Despite extensive federal environmental legislative activity from 1969 through the 1980s, fracking operations and its roughly thirty affiliated and component processes fell through the cracks. This trend continued in 2005 when Congress explicitly exempted most types of fracking from the federal Safe Water Drinking Act.
Despite that statute’s goal of protecting public and municipal water supplies, the impacts of “underground injection and disposal of hazardous substances” on water quality were ignored. More fracking explanation can be found here.
More recently, the federal government started taking small steps toward regulating fracking. These included announcing a long-term research plan to explore the impacts of fracking, finalizing new Clean Air Act rules to limit emissions of some air pollutants, and adopting regulations that create basic fracking standards for drilling on public lands. These drilling standards, however, do not apply to private or state-owned land.
Recent California state legislation on fracking applies to operations throughout the state but takes somewhat of a ‘light touch’ approach to regulating drilling operations. Senate Bill 4 (SB), passed in 2013, is basically a type of permitting and disclosure scheme in which fracking operations can continue so long as operators meet basic requirements.

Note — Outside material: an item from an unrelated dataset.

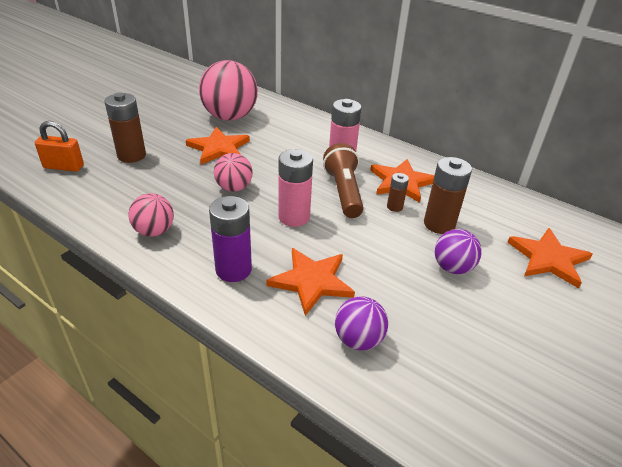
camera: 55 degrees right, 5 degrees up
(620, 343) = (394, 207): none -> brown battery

These requirements include groundwater and air quality monitoring, public disclosure of all chemicals used, and neighbor notification before well stimulation takes place. At the time of its passage, critics were upset that SB 4 did not go much further than public disclosure and neighborhood notification of dangerous drilling operations; many environmental groups had sought a full ban or more strict regulation.
Most importantly, SB 4 does not expressly preempt local law; instead, it contains provisions that “explicitly preserve local authority.” A more robust state law may have stopped local initiatives from taking root – two separate district courts have found that state law preempts the ability of local or county governments to ban fracking.
A Colorado district court held that a voter-approved fracking ban in Longmont was preempted by the Colorado Oil and Gas Conservation Act, and a New Mexico district court found a Mora County Ban preempted by state law.